Am 1. Juni gab's doch eine konzertierte Demo »gegen rechts« mit 1.500 Teilnehmenden (der GEA und andere berichteten), darunter auch einer, der sich optisch abhob von der Masse, weil er eine Deutschlandfahne geschultert hatte. Alsbald wurde er von drei schwarz gekleideten jungen Menschen umzingelt, die ihn für einen unverkappten Nazi hielten, eben wegen der Fahne. Es entspann sich im Beisein von Kirchenvertretern, Omas gegen rechts, Vertretern des Asylcafés und Seebrücke ein hitziger Disput vor der Stadthalle. Der Fahnenträger begründete sein Tun etwa mit Heinrich Heine: »Denk’ ich an Deutschland in der Nacht, dann bin ich um den Schlaf gebracht!«; er sorge sich um die einzigartig gute Verfassung Deutschlands und sei zur Demo gekommen, um dieser Sorge Ausdruck zu verleihen.
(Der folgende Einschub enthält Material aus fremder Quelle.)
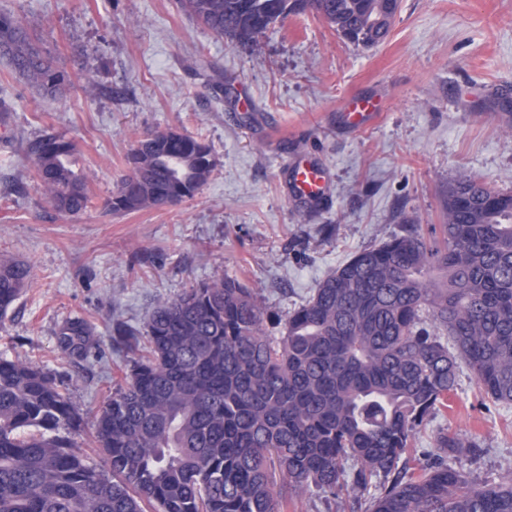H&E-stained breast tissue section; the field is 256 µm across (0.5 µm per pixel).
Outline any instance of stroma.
<instances>
[{
	"instance_id": "1",
	"label": "stroma",
	"mask_w": 512,
	"mask_h": 512,
	"mask_svg": "<svg viewBox=\"0 0 512 512\" xmlns=\"http://www.w3.org/2000/svg\"><path fill=\"white\" fill-rule=\"evenodd\" d=\"M0 13L27 24L77 87L42 95L0 58L9 108L0 261L32 269L0 318V357L46 365L84 418L125 380L132 353L115 323L144 330L157 301L229 276L254 290L268 333L279 335L288 311L353 255L397 235L403 217L440 223L455 178L512 190V0H400L388 38L371 49L311 11L249 47L216 36L177 0H0ZM354 95L383 103L361 131L343 117ZM47 128L78 144L71 167L94 205L73 217L53 210L25 152L26 138ZM167 128L210 147L206 184L178 203L108 212L136 142ZM298 155L328 169L325 201L286 195L279 162ZM75 319L90 329L82 357L59 348ZM441 427L480 442L478 481L512 479V405L481 399L469 371L422 428L410 467ZM368 500L309 488L295 512H367Z\"/></svg>"
}]
</instances>
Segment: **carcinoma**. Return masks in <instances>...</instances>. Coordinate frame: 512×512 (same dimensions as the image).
I'll return each mask as SVG.
<instances>
[{
    "instance_id": "carcinoma-1",
    "label": "carcinoma",
    "mask_w": 512,
    "mask_h": 512,
    "mask_svg": "<svg viewBox=\"0 0 512 512\" xmlns=\"http://www.w3.org/2000/svg\"><path fill=\"white\" fill-rule=\"evenodd\" d=\"M238 46L290 14L314 10L344 39L381 43L399 0H179ZM0 56L40 93L70 77L20 20L0 14ZM38 185L59 213L92 206L71 168L75 143L44 130L26 143ZM105 207L132 213L194 196L215 161L175 130L139 140ZM444 222L419 224L364 249L264 327L254 291L227 276L156 303L144 353L100 409L87 463L70 434L84 420L44 366L0 357V512H289L296 492L328 497L346 483L374 490L370 512H512V481L489 485L448 464L482 452L446 428L426 463L406 458L447 407L465 363L494 403L512 404V190L470 177L448 184ZM30 266L0 261V319ZM89 328L73 320L63 351L81 356Z\"/></svg>"
}]
</instances>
Dies vermochten die drei Antifa-Vertreter offenbar nicht nachzuvollziehen, weil sie Minuten später auf dem Marktplatz eine mit Armbinde kenntlich gemachte Ordnerin hinzuzogen, die einen Platzverweis aussprach mit der Begründung, die Demo-Verantwortlichen duldeten keine Nationalflagge. Eine Diskussion mit ihr erschien sinnlos: Wer eine Deutschlandfahne mit sich führt, muss wohl ein Nazi sein. Parallelen kamen mir in den Sinn: Wer ein Palästinensertuch (wie viele Antifa-Vertreter) trägt, muss vollautomatisch ein Antisemit sein wie jeder, der Netanjahus Kriegsführung kritisiert.
Ich kann mir nicht vorstellen, dass die überaus zahlreichen Organisationen, Kirchen, Gewerkschaften, Initiativen und Parteien, die zur Demo aufgerufen hatten, sich expressis verbis gegen Deutschlandfahnen ausgesprochen haben könnten!
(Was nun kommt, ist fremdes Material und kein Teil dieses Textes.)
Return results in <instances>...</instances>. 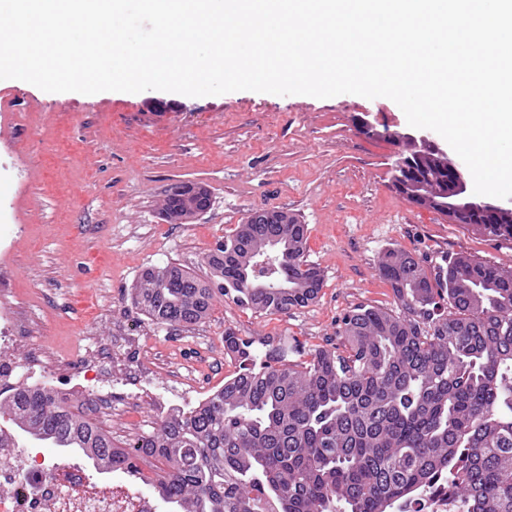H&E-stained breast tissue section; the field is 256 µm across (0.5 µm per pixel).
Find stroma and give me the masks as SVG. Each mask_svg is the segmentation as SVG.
I'll use <instances>...</instances> for the list:
<instances>
[{
	"mask_svg": "<svg viewBox=\"0 0 512 512\" xmlns=\"http://www.w3.org/2000/svg\"><path fill=\"white\" fill-rule=\"evenodd\" d=\"M407 132L387 98L320 99L236 91L48 93L0 80V306L17 321V359L62 390L76 373L98 387L69 393L117 446L195 405L238 369L224 332L258 352L339 344L361 304L396 309L380 277L386 249L428 262L462 254L512 272V239L487 236L416 206L392 185L398 151L360 120ZM183 182L208 187L210 209L186 224L160 212ZM259 209L308 227L306 257L325 286L307 306L269 315L231 299L188 329L151 322L132 304L143 270L177 263L204 278L206 254Z\"/></svg>",
	"mask_w": 512,
	"mask_h": 512,
	"instance_id": "35a3bbf8",
	"label": "stroma"
}]
</instances>
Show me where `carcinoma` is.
Masks as SVG:
<instances>
[{"mask_svg": "<svg viewBox=\"0 0 512 512\" xmlns=\"http://www.w3.org/2000/svg\"><path fill=\"white\" fill-rule=\"evenodd\" d=\"M404 165L405 192L448 183L443 159L411 153ZM447 217L512 238L501 215ZM307 240L305 224L250 216L205 256L211 277L151 267L133 303L157 324L183 327L224 296L267 314L304 307L325 284ZM379 274L398 311L350 310L342 348L299 361L278 345L260 362L252 341L224 332L239 371L125 448L46 386L0 401V417L100 470L131 475L145 455L162 460L147 485L178 512H411L440 484L466 512H512V274L466 256L427 268L395 248Z\"/></svg>", "mask_w": 512, "mask_h": 512, "instance_id": "1", "label": "carcinoma"}]
</instances>
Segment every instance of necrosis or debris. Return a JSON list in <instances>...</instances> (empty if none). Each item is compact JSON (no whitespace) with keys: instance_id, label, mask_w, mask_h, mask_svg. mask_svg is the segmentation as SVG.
<instances>
[{"instance_id":"1","label":"necrosis or debris","mask_w":512,"mask_h":512,"mask_svg":"<svg viewBox=\"0 0 512 512\" xmlns=\"http://www.w3.org/2000/svg\"><path fill=\"white\" fill-rule=\"evenodd\" d=\"M15 333L13 313L1 307L0 388L7 392L39 385L18 365ZM0 512H155V505L141 494L120 502L95 491L81 466L57 463L8 437L0 443Z\"/></svg>"}]
</instances>
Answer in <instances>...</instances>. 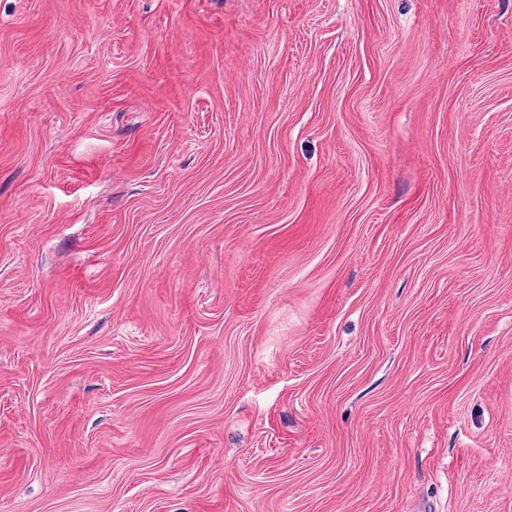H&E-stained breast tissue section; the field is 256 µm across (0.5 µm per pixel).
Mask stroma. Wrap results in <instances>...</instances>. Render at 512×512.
Listing matches in <instances>:
<instances>
[{
	"label": "stroma",
	"instance_id": "stroma-1",
	"mask_svg": "<svg viewBox=\"0 0 512 512\" xmlns=\"http://www.w3.org/2000/svg\"><path fill=\"white\" fill-rule=\"evenodd\" d=\"M0 512H512V0H0Z\"/></svg>",
	"mask_w": 512,
	"mask_h": 512
}]
</instances>
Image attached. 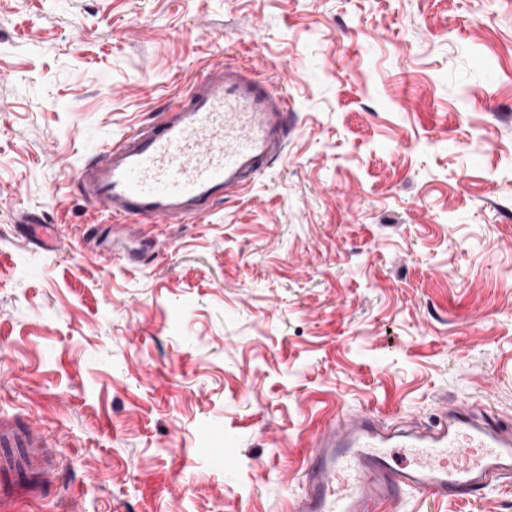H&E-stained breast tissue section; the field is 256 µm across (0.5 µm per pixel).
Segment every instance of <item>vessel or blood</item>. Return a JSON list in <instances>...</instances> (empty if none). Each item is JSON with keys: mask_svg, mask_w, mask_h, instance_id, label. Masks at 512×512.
I'll return each mask as SVG.
<instances>
[{"mask_svg": "<svg viewBox=\"0 0 512 512\" xmlns=\"http://www.w3.org/2000/svg\"><path fill=\"white\" fill-rule=\"evenodd\" d=\"M289 119L286 95L253 68L208 65L159 118L94 146L78 172L80 195L116 232L131 220L202 221L282 154ZM20 217L29 244L55 247L33 212ZM53 448L0 414V512H24L55 483ZM511 478L512 429L490 418L452 408L423 430L359 412L317 430L291 512H382L408 493L463 499Z\"/></svg>", "mask_w": 512, "mask_h": 512, "instance_id": "vessel-or-blood-1", "label": "vessel or blood"}]
</instances>
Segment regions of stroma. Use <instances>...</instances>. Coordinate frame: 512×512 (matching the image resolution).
<instances>
[{"label": "stroma", "instance_id": "obj_1", "mask_svg": "<svg viewBox=\"0 0 512 512\" xmlns=\"http://www.w3.org/2000/svg\"><path fill=\"white\" fill-rule=\"evenodd\" d=\"M216 61L280 84L285 156L102 262L87 150ZM446 406L512 424V0H0V413L59 474L30 512H285L331 415ZM34 214L35 212L25 210H22V212L19 214L21 217L20 220L23 222L22 225L26 227L24 238L28 241L29 244L34 246H37V243H39L43 247H55L56 240L47 231L53 225L42 224L43 221L36 218Z\"/></svg>", "mask_w": 512, "mask_h": 512}]
</instances>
Interpretatorische Schnellschüsse, gekoppelt an das Machtgefühl, das von einer Ordner-Armbinde ausgehen könnte, sind in meinen Augen zutiefst undemokratisch! Antifa mit faschistoiden, ausgrenzenden Methoden?
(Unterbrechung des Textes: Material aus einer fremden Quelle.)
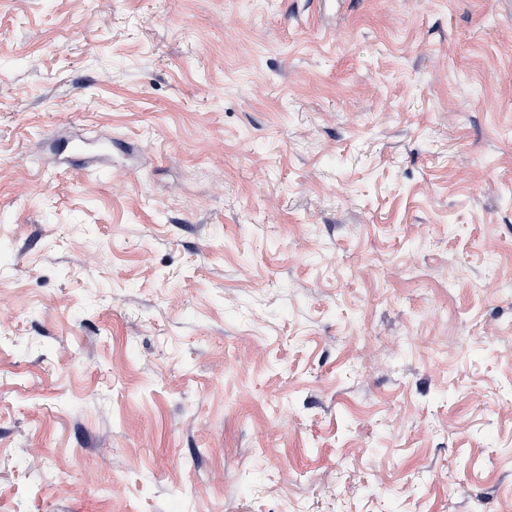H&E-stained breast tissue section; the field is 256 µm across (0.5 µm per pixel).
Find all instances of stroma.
<instances>
[{
  "label": "stroma",
  "instance_id": "obj_1",
  "mask_svg": "<svg viewBox=\"0 0 512 512\" xmlns=\"http://www.w3.org/2000/svg\"><path fill=\"white\" fill-rule=\"evenodd\" d=\"M0 512H512V0H0Z\"/></svg>",
  "mask_w": 512,
  "mask_h": 512
}]
</instances>
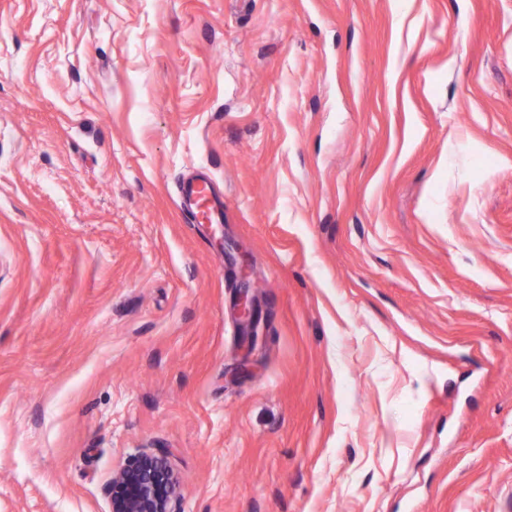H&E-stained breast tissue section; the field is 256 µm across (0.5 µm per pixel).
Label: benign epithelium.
Wrapping results in <instances>:
<instances>
[{
    "instance_id": "1",
    "label": "benign epithelium",
    "mask_w": 512,
    "mask_h": 512,
    "mask_svg": "<svg viewBox=\"0 0 512 512\" xmlns=\"http://www.w3.org/2000/svg\"><path fill=\"white\" fill-rule=\"evenodd\" d=\"M235 307L245 328L255 329L258 309L249 289H238ZM177 489L168 456L143 452L113 474L106 493L112 512H176Z\"/></svg>"
}]
</instances>
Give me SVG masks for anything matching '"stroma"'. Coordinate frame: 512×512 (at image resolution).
<instances>
[{"instance_id": "35a3bbf8", "label": "stroma", "mask_w": 512, "mask_h": 512, "mask_svg": "<svg viewBox=\"0 0 512 512\" xmlns=\"http://www.w3.org/2000/svg\"><path fill=\"white\" fill-rule=\"evenodd\" d=\"M145 451L180 512H512V0H0V512ZM180 200H183L192 224H223L224 201L213 191L212 180L207 174L195 179L184 178L179 185ZM235 307L242 324L245 326V328L250 329L251 335L250 338L248 337L247 343L249 345H253V336H255L254 329L256 327L259 313L256 307V302L252 295L249 293V289H238L235 300Z\"/></svg>"}]
</instances>
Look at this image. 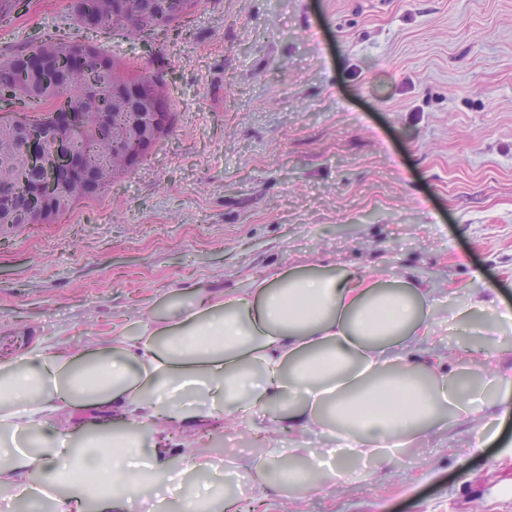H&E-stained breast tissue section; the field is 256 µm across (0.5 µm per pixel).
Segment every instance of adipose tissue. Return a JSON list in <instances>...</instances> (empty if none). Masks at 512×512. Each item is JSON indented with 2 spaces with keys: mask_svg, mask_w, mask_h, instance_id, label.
I'll return each instance as SVG.
<instances>
[{
  "mask_svg": "<svg viewBox=\"0 0 512 512\" xmlns=\"http://www.w3.org/2000/svg\"><path fill=\"white\" fill-rule=\"evenodd\" d=\"M434 290L413 272H305L282 267L248 292L200 291L164 319L141 321L119 353L38 345L0 359V483L36 503L62 487L92 493L103 512H133L143 494L193 499L231 512L232 492L186 494L174 477L173 431H193L216 411L280 408L285 429L303 438H342L349 461L403 448L425 432L447 431L463 395L431 347ZM86 414L80 432L57 419ZM253 500L295 486L326 490L324 472L301 449L267 434Z\"/></svg>",
  "mask_w": 512,
  "mask_h": 512,
  "instance_id": "adipose-tissue-1",
  "label": "adipose tissue"
}]
</instances>
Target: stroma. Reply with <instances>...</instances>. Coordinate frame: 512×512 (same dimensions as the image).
Returning <instances> with one entry per match:
<instances>
[{
  "label": "stroma",
  "mask_w": 512,
  "mask_h": 512,
  "mask_svg": "<svg viewBox=\"0 0 512 512\" xmlns=\"http://www.w3.org/2000/svg\"><path fill=\"white\" fill-rule=\"evenodd\" d=\"M51 32L170 87V134L57 223L0 236V347L92 352L199 290L244 292L294 265L410 269L435 288L437 350L512 371V320L457 321L471 289L512 306V0H199L168 41L93 32L69 0L0 24V61ZM492 436L459 424L405 465L353 464L264 512H512V412L474 378ZM276 409L202 426L186 454L223 481L262 455Z\"/></svg>",
  "instance_id": "35a3bbf8"
}]
</instances>
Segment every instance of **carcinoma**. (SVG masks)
I'll return each mask as SVG.
<instances>
[{"instance_id": "carcinoma-1", "label": "carcinoma", "mask_w": 512, "mask_h": 512, "mask_svg": "<svg viewBox=\"0 0 512 512\" xmlns=\"http://www.w3.org/2000/svg\"><path fill=\"white\" fill-rule=\"evenodd\" d=\"M113 0H70L72 15L83 27L88 17L98 19L99 31L114 30L139 38L159 29L169 32L188 21L197 0H127L115 10ZM73 40L45 34L30 48L0 62V100L20 113V126H0V200L8 202L0 212V224H32L40 217L42 205L60 219L79 203L69 187L67 173L48 172L47 154L32 155L27 140L35 137L53 146L57 120L52 115L77 114L79 131L69 147L85 163L99 170L104 180L124 163V156L112 151V113L124 111L121 91L131 82L140 84L136 105L141 112L155 106L170 111V89L160 77L137 75L112 58L101 47L87 44V63L75 68L70 63ZM30 53L47 58L41 69L27 67Z\"/></svg>"}]
</instances>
Das Ordnungsamt Reutlingens hat die Demo im Vorfeld genehmigt und das war gut so; wurde im Genehmigungsverfahren auch festgelegt, welche Demonstrationsmittel zulässig sind und welche nicht, beispielsweise Nationalflaggen? Das kann ich mir nicht vorstellen. Ich halte das Verhalten der Ordner für pure, kurzsichtige Willkür! Nebenbei: Beim Fahnenträger handelt es sich um meinen ältesten Sohn, für dessen politische Integrität ich mich verbürge!